BEGIN DATASET RECORDS

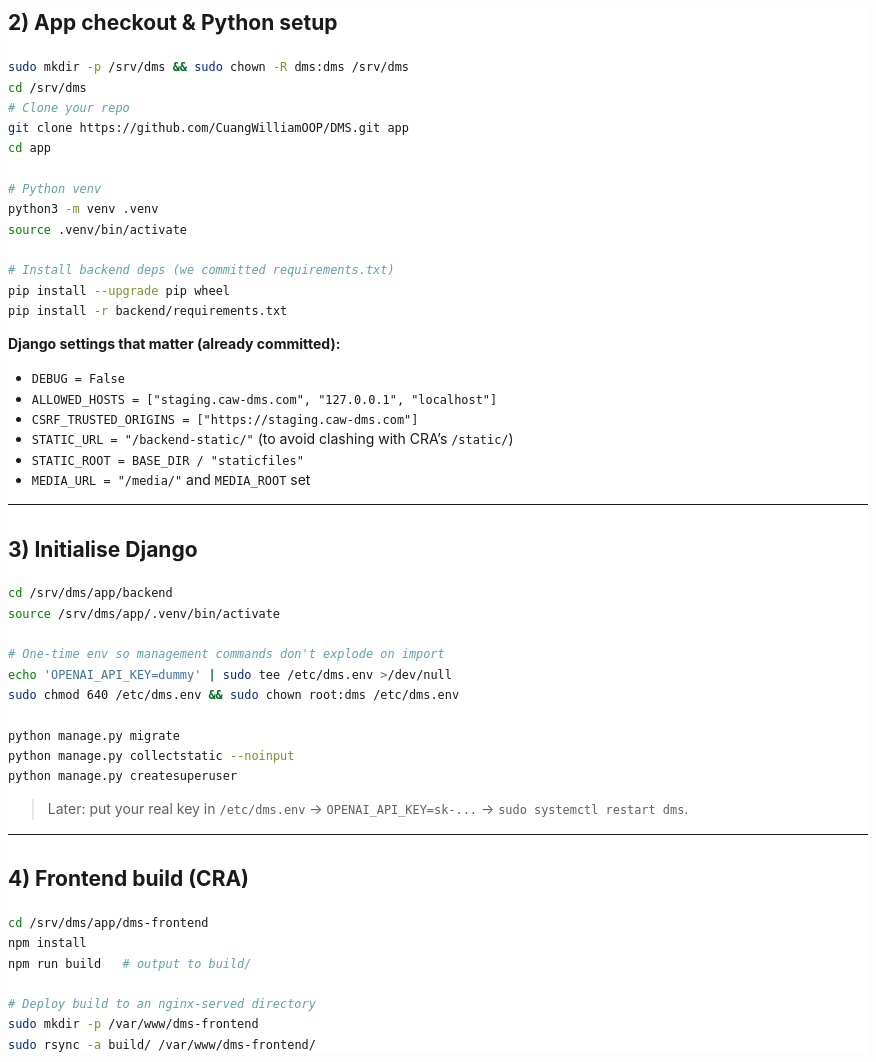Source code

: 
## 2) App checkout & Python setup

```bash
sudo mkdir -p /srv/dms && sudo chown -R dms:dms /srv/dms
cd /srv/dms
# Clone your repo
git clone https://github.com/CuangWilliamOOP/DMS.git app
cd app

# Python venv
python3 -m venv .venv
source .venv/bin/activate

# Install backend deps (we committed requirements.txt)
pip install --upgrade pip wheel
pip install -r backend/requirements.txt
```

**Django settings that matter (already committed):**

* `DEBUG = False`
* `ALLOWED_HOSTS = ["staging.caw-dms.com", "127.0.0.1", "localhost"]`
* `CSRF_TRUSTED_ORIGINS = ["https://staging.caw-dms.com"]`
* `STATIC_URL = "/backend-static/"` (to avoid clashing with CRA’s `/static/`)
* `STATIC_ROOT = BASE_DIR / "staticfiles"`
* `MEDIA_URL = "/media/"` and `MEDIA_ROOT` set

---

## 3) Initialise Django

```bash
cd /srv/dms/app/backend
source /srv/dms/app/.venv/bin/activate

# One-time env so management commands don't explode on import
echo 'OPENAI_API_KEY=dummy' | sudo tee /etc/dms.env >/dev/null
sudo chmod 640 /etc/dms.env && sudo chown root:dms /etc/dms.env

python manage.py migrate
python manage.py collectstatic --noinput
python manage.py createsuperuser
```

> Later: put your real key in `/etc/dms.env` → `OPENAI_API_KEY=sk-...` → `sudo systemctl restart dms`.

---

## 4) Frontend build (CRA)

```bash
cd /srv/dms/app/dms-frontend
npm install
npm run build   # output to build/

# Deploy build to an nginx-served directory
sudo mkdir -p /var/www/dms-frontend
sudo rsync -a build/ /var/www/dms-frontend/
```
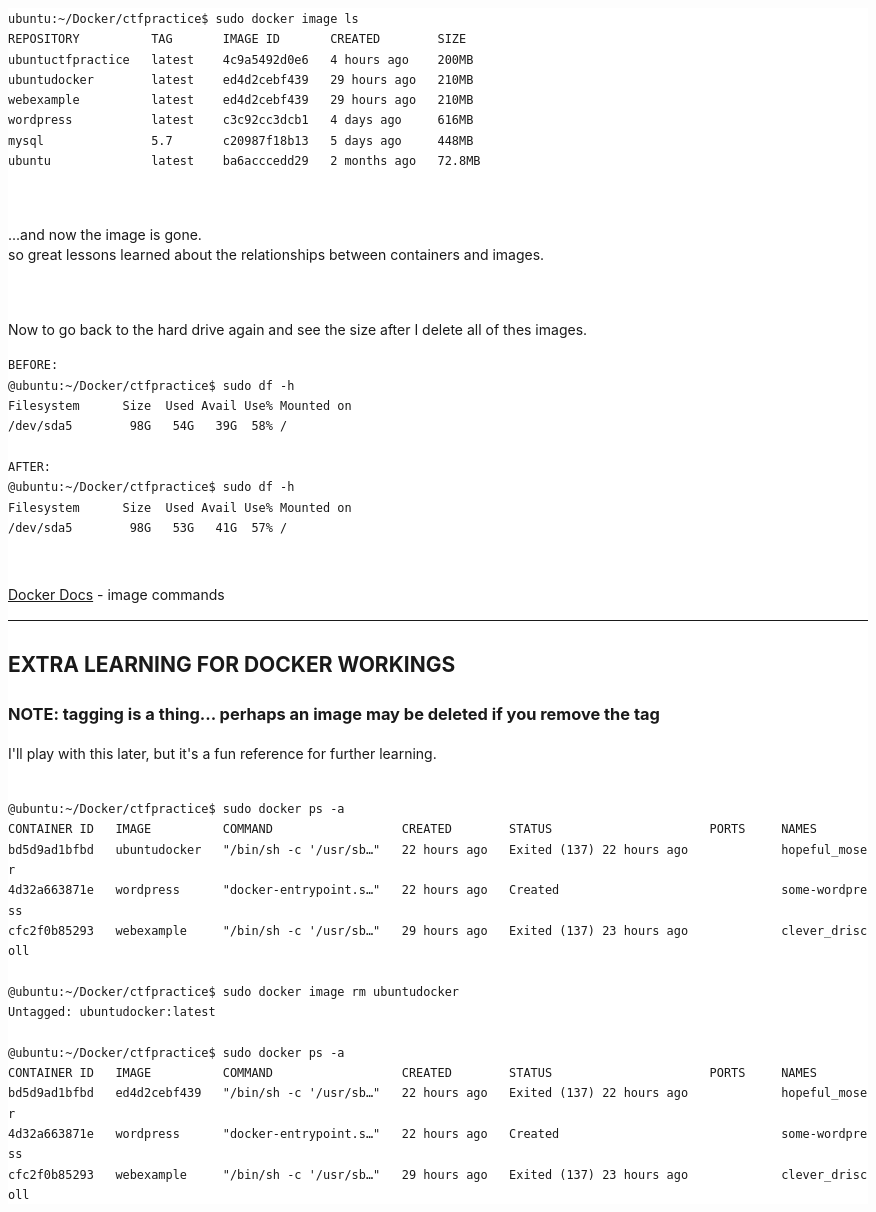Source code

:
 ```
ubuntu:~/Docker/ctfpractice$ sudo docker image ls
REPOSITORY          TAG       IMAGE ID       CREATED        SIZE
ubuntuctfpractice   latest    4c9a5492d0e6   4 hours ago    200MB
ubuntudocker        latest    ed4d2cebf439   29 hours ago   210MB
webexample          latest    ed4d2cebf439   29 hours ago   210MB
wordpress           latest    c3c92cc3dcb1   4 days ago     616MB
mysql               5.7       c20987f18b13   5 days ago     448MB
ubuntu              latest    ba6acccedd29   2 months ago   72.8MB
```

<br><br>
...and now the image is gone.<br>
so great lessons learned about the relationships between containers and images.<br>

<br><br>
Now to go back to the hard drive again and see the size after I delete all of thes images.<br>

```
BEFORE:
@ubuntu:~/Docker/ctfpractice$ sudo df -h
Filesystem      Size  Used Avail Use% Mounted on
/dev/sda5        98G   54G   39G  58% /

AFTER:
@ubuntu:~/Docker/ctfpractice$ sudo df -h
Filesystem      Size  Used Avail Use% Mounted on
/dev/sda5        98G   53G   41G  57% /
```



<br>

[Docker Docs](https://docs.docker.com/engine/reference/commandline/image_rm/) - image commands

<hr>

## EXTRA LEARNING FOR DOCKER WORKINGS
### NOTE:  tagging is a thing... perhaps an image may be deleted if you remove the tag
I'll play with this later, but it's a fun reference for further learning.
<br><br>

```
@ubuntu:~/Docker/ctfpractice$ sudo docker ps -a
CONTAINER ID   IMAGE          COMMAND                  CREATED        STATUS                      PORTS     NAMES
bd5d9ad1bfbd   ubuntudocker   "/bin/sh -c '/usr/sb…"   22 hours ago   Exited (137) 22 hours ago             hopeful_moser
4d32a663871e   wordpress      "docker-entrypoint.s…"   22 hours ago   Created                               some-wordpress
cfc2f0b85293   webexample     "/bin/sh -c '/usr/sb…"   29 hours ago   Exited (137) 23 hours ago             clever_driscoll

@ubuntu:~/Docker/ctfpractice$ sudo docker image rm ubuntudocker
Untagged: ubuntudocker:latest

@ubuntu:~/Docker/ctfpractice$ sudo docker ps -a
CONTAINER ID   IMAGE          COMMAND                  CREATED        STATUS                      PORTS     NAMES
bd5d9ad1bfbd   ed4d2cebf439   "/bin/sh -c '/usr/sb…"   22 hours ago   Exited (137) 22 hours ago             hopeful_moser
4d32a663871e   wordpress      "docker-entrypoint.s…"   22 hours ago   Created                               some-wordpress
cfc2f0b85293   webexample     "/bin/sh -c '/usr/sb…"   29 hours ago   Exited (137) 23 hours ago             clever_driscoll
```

END DATASET RECORDS
BEGIN DATASET RECORDS

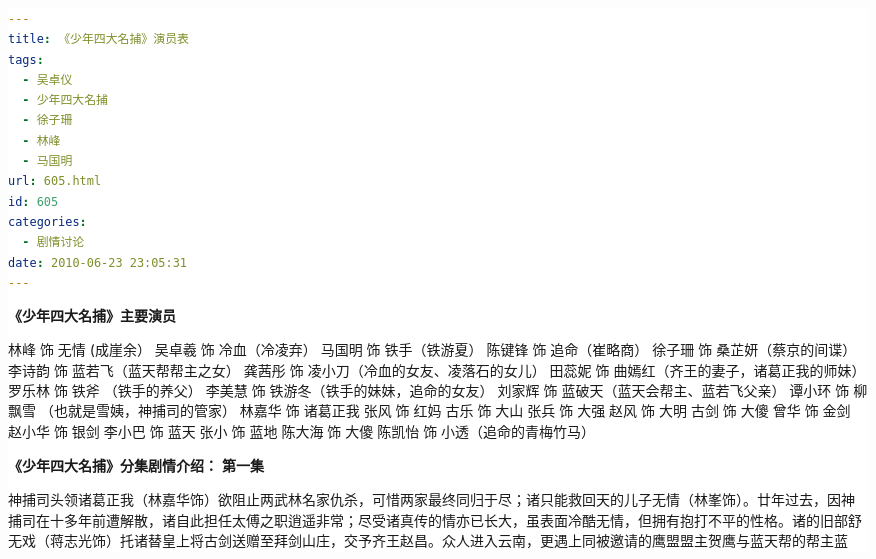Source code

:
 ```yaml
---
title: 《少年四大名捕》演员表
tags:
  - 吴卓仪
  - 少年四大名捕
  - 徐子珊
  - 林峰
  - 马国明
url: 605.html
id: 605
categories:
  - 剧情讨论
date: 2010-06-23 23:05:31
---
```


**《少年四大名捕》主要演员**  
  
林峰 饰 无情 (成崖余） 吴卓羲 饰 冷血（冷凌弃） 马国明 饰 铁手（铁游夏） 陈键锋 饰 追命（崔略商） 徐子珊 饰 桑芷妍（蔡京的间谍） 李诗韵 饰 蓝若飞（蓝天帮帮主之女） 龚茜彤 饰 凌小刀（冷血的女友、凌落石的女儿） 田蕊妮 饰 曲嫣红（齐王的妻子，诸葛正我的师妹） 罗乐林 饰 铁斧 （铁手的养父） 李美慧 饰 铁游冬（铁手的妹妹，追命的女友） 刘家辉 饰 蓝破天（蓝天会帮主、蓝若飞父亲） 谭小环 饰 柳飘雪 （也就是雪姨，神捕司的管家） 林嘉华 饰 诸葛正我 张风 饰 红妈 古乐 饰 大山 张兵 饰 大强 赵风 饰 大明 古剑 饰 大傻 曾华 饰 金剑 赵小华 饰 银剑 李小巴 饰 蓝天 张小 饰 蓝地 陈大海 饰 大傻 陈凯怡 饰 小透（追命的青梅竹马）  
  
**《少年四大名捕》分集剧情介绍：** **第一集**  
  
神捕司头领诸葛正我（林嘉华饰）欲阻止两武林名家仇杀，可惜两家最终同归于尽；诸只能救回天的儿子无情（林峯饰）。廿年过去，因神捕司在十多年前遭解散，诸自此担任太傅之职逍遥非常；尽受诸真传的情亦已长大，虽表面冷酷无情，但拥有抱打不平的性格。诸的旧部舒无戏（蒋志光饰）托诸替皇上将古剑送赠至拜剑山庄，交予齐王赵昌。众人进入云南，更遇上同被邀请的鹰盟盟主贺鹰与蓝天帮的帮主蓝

END DATASET RECORDS

- [WORK TO BE COMPLETED]: Reply with the number of lines in the data above that contain "reference", and with nothing else.

- [RESULT OF THIS TASK]: 2